Her influence over her husband's policies, not only in the area of healthcare and women's affairs but in the general thrust of movement towards an open society, was looked on with horror from within the ranks of the Politburo. For most people in Russia, where the values of machismo abound, the president appeared to be the willing victim of a domineering wife. His badly-pronounced and often ungrammatical Russian, compared to her more elegant use of language, served to make that impression more believable.

Blamed for the disintegration of the Soviet Union, when in fact he tried to keep it intact from Boris Yeltsin's attacks upon it, Mr Gorbachev's popularity slumped. Raisa was blamed for her husband's disastrous anti-alcohol campaign which cost him the support at first of vodka-drinking males and later of chocolate-eating females when most of the country's sugar was channelled into the making of moonshine.

When, in August 1991, a hardline coup gave Mr Yeltsin his chance to seize power, Mr Gorbachev was humiliated in parliament by his successor and Raisa, overcome by illness, began to fade from the public eye.

Music groups began to make fun of Mr Gorbachev. One song, Mr Da- doo-da, depicted him as a bureaucrat uttering trite phrases about increasing productivity on collective farms, punctuated with the phrase: "Raisa Maximovna considers this to be a very good thing."

NOW all this has changed. Mr Gorbachev has appeared on TV, haggard and distressed, during his two-month vigil at his wife's bedside. His description of the rapid onset of her leukaemia as being "like snow in July" has been widely repeated.

The press has rallied to the support of the former president. The mass-circulation Argumenty I Fakty newspaper wrote: "Mikhail Sergeyevich never leaves his wife's bedside. It is painful to look at him. This couple is bound together by absolute unity. They cannot live without each other. It used to irritate us. Now we give them their due."

The popular daily Komsomolskaya Pravda ran accounts of the couple's first meeting as students in Moscow and the romance that led to their marriage as a popular serialised love story.

At the Gorbachev Foundation in Moscow, letters of sympathy have poured in from the Russian people during Raisa's illness. One woman, the widow of a general who had privatised and sold her massive state apartment and traded down to a more modest Moscow flat, wrote to offer $25,000 to help pay for Mrs Gorbachev's treatment in Germany.

People from the fastnesses of the Russian countryside sent in their herbal remedies in the hope they might be of help. Both Raisa and her husband were reported to be overcome with emotion at the people's response.
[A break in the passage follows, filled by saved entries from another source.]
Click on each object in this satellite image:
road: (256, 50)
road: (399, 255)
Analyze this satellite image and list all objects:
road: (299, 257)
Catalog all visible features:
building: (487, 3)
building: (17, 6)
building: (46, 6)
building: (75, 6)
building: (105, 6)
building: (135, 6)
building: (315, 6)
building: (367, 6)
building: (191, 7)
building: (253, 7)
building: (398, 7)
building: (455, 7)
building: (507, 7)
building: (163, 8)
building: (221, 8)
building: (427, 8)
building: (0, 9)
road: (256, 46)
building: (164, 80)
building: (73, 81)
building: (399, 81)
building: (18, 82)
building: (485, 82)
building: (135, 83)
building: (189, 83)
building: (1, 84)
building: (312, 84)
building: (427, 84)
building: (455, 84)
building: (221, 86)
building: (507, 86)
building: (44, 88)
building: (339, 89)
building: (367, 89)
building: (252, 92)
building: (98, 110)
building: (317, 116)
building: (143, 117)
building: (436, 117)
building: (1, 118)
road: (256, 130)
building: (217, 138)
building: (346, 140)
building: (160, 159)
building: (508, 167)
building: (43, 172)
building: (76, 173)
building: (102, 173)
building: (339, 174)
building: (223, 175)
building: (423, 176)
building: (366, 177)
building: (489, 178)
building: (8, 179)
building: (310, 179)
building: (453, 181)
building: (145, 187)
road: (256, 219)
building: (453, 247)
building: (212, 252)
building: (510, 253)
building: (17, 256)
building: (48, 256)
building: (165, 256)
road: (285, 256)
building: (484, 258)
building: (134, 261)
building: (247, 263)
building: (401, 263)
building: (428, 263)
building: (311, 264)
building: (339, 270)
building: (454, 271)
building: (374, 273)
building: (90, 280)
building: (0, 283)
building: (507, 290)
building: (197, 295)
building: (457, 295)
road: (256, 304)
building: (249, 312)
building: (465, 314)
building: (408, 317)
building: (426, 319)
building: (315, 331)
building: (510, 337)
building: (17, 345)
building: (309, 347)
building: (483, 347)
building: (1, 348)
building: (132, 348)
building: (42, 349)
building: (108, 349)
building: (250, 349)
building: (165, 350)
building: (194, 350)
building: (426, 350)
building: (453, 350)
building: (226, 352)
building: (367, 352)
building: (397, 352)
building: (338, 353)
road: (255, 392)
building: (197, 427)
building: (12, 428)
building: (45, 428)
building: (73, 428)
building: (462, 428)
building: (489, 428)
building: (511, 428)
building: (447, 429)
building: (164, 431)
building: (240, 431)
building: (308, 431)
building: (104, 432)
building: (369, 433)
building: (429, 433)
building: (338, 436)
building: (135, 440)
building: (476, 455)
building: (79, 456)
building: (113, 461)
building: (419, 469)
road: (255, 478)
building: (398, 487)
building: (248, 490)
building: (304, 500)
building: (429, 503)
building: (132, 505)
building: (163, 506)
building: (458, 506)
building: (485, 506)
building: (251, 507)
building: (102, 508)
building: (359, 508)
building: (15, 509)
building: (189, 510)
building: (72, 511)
Raisa Gorbachev's death, as her sister Ludmilla Titarenko waited to donate a bone-marrow transplant, has not only launched a wave of sympathy for her husband but has raised comparisons between today's Russia and its officials and the days of glasnost and perestroika. Previously these comparisons placed the Gorbachev era in an extremely unfavourable light. Now, the times of glasnost and perestroika are beginning to look a great deal better.

The new wave of sympathy for Mr Gorbachev is unlikely to move him away from his current position of political obscurity and by now he himself realises this. What it may do, however, is place the Yeltsin era in a different context and diminish even further the dwindling popularity of the Russian President and his supporters.